What does “Supercalifragilisticexpialidocious” mean and who invented the Mary Poppins song

“Supercalifragilisticexpialidocious” (in English Supercalifragilisticexpialidocious) is an invented word of 33 letters, famous for being the protagonist of the most iconic song – written by the Sherman brothers – from the 1964 Disney film Mary Poppins. The term, apparently meaningless, is actually synonymous with something wonderful, surprising, extraordinary – just like the magical world created by Walt Disney.

The word can be broken down into several elements, each with a small fragment of meaning: super (“above”), cali (“beauty”), fragilistic (“delicate”), expiali (“to make amends”) and docious (“instructable”). Putting these parts together, you get something like: “making amends for the possibility of teaching through delicate beauty” – a definition as bizarre as it is poetic, perfectly in line with the magical and surreal spirit of Mary Poppins.

Walt Disney’s film was released in 1965, won five Oscars, generating enormous success and marking subsequent generations of spectators with timeless songs such as A little sugar (A spoonful of sugar), Cam-Camin (Chim Chim Cher-ee) and, of course, Supercalifragilisticexpialidocious (“Supercalifragilisticexpialidocious“). The magical nanny born from the book of the same name by PL Travers she is an exceptional woman dealing with the children of the bourgeois Banks family, against the backdrop of twentieth-century London, who fascinated the public with her strict rules but dictated by the goodness of a heart of gold and enchanted them with melodies so catchy that they are still remembered today.

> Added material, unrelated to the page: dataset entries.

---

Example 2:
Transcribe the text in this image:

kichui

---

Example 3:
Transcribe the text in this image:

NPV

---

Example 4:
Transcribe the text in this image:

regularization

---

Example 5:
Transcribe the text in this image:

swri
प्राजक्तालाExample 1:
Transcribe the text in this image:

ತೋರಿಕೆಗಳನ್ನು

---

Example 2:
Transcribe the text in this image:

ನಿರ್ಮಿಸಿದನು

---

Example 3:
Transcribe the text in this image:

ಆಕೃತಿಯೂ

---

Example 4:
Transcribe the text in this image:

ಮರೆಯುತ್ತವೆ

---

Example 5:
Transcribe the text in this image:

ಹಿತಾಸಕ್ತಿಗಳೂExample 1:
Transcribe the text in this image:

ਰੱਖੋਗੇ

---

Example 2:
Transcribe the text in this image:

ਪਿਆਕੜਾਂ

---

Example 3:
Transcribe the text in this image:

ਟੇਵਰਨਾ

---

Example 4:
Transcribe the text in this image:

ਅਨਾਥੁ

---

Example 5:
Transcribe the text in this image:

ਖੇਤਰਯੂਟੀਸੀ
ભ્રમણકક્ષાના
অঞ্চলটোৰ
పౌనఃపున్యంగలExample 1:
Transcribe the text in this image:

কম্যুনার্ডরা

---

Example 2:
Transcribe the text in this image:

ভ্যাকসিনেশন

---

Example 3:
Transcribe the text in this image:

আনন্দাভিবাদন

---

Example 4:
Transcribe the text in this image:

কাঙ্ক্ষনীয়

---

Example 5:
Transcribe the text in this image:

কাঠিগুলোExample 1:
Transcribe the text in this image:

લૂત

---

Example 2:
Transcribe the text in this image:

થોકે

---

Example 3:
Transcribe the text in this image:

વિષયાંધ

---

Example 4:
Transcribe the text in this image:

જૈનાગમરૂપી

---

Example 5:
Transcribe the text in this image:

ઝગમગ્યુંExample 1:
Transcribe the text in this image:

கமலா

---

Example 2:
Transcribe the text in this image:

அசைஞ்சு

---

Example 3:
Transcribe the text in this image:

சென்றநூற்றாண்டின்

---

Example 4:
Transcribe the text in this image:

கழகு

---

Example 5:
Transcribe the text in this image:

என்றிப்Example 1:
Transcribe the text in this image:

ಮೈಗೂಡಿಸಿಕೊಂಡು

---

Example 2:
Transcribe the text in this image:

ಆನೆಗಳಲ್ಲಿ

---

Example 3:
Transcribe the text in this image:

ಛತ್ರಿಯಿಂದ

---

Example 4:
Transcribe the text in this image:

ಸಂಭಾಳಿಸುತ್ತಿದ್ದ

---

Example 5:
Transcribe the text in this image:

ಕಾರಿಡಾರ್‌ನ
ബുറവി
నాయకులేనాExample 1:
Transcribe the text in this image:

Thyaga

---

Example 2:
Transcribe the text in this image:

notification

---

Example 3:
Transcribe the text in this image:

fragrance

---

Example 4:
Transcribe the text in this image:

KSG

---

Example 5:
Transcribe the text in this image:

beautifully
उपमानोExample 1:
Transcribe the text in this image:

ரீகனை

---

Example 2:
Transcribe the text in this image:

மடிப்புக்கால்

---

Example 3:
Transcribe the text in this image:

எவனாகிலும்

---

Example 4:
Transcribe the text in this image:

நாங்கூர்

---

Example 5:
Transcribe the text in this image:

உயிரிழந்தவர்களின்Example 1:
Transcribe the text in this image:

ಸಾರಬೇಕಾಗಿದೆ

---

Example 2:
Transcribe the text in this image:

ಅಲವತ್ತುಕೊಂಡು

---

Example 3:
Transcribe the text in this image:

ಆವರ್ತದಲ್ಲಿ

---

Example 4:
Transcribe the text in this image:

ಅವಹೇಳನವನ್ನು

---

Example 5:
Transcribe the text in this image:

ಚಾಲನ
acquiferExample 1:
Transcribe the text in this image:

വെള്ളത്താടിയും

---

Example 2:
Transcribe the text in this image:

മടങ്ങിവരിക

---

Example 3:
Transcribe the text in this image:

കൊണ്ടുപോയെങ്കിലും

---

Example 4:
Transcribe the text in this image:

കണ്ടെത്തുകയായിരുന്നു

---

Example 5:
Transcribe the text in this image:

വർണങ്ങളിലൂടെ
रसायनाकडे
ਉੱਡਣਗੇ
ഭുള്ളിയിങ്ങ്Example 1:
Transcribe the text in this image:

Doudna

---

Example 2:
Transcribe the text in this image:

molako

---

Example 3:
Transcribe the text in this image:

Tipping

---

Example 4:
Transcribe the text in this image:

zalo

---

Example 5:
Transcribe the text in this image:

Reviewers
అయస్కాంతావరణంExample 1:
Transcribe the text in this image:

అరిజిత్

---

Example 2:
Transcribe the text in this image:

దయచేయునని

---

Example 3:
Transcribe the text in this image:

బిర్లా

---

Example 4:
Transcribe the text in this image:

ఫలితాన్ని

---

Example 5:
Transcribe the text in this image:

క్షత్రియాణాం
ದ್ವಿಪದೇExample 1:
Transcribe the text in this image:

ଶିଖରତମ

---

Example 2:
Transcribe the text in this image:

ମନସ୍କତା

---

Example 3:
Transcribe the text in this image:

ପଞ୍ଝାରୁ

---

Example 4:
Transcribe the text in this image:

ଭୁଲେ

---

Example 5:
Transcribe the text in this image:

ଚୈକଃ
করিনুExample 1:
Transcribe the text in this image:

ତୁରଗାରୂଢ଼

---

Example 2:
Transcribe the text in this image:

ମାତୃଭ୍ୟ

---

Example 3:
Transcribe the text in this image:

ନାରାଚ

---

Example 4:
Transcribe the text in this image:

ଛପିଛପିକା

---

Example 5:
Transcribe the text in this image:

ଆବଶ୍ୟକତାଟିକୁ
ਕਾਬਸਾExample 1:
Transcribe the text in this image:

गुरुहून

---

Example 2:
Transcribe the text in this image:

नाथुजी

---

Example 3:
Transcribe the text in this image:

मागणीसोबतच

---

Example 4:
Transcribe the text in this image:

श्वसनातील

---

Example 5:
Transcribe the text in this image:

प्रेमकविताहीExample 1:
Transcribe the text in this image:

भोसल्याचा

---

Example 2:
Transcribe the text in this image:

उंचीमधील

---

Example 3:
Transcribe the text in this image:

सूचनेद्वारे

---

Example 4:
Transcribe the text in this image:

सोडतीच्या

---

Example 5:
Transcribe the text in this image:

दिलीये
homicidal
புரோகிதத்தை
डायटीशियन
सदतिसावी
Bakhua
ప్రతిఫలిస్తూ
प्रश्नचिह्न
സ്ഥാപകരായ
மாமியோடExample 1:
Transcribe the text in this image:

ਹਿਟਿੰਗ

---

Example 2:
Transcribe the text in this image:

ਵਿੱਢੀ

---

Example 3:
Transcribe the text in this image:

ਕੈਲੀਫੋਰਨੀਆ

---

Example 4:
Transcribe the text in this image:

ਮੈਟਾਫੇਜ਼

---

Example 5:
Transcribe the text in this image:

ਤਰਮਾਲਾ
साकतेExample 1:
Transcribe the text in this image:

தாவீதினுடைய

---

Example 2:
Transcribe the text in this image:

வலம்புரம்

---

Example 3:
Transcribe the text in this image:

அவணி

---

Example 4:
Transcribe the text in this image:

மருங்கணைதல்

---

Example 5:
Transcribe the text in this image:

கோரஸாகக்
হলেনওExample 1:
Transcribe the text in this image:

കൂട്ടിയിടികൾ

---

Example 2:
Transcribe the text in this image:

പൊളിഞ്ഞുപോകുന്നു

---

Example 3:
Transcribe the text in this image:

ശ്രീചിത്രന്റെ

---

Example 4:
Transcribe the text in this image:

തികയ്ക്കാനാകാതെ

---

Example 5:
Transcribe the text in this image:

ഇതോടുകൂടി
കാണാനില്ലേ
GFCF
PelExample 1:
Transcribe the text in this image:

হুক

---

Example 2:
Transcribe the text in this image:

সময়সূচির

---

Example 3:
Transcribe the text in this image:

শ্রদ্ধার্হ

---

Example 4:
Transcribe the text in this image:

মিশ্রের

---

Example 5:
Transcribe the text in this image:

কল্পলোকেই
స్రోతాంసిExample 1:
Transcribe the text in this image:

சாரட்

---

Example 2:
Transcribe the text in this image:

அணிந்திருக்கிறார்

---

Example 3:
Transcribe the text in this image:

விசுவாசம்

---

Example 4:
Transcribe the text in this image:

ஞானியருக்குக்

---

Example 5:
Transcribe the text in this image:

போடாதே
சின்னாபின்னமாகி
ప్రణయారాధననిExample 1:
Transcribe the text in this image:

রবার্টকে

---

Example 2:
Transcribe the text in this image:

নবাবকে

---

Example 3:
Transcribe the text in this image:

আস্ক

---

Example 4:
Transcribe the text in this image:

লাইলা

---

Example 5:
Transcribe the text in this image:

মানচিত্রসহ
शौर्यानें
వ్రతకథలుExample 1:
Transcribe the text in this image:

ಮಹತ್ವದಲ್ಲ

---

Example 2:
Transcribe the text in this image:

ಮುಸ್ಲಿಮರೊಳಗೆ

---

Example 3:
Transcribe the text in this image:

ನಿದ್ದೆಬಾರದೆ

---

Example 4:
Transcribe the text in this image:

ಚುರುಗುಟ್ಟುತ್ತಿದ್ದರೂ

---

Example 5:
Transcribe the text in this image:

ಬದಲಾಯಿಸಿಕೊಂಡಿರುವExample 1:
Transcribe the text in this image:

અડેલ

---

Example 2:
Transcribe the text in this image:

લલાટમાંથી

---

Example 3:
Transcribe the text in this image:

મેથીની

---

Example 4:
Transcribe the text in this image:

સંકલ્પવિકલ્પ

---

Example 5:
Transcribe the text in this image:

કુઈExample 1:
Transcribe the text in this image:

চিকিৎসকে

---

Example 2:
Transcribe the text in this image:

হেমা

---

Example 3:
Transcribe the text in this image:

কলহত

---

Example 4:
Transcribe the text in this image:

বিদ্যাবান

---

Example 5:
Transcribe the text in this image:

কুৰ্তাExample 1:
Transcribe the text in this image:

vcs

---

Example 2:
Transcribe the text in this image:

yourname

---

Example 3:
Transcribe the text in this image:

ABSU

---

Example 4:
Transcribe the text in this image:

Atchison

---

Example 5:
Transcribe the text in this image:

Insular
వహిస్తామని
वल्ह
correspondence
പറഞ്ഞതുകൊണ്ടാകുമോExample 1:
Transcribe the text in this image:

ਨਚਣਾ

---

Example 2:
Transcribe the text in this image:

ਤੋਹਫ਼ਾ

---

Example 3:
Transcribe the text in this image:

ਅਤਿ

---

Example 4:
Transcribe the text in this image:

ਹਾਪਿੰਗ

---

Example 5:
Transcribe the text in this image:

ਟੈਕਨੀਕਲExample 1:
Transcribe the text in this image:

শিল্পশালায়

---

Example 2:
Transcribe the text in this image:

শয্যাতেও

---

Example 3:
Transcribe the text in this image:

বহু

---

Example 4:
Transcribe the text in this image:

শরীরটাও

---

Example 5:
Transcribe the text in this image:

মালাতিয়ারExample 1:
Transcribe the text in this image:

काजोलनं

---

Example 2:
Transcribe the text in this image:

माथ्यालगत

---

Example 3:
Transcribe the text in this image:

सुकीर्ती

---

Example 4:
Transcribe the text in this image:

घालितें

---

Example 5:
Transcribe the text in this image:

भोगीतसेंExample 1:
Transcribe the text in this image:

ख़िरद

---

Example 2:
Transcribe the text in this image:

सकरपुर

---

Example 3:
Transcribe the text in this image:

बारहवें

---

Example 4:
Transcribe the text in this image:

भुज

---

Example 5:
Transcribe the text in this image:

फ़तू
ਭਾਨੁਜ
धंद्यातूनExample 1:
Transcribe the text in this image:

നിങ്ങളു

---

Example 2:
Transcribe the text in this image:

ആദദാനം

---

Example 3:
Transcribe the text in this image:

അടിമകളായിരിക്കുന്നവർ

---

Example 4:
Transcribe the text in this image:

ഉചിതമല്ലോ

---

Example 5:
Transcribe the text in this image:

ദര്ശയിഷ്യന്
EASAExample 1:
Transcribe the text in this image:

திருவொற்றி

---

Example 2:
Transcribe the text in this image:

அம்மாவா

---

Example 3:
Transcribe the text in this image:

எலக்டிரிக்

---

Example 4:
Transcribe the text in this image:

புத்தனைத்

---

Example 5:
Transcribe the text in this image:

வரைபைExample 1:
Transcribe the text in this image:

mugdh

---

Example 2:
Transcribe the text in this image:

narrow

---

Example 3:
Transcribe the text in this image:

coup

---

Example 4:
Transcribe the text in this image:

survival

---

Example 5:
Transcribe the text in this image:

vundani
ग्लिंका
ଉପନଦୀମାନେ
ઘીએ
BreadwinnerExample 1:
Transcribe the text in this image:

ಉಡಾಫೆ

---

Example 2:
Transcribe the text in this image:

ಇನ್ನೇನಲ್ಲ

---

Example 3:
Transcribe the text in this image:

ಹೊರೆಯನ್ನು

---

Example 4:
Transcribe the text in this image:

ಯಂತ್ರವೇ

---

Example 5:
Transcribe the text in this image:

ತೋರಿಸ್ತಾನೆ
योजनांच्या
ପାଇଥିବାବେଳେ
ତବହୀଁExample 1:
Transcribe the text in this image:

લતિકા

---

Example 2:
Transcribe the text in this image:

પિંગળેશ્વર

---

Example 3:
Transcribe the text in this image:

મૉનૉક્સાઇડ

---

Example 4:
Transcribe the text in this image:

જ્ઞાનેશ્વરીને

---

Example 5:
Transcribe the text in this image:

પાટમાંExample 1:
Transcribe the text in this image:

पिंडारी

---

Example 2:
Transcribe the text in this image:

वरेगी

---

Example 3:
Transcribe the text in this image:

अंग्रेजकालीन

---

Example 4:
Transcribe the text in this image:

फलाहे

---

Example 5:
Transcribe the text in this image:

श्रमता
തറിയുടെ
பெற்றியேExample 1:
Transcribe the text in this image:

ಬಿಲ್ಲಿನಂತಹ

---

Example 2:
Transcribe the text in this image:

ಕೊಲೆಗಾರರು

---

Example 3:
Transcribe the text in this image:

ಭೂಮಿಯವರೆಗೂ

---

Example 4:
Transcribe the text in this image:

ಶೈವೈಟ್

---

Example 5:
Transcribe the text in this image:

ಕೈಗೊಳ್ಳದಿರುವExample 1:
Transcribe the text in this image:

The ingenuity of the Sherman brothers is found not only in the film’s melodies, but also in the strategy of using a completely invented and surreal word, which has today become the very symbol of Mary Poppins and is embedded in memory and cinematic history. In the Italian version, rather than a loss of meaning, we can talk about creative transposition: the translation managed to maintain both the assonance and the playful tone of the original. The word remains one uniquea perfect example of pun And compound word at the same time.

The language game it often arises from sounds, unusual combinations or new meanings, and serves to surprise, entertain and stimulate the imagination. It’s an example of linguistic productivity morphosyntactic, that is, the natural ability of speakers of a language to create new terms and, in the case of “Supercalifragilisticexpialidocious”, this creativity becomes musical.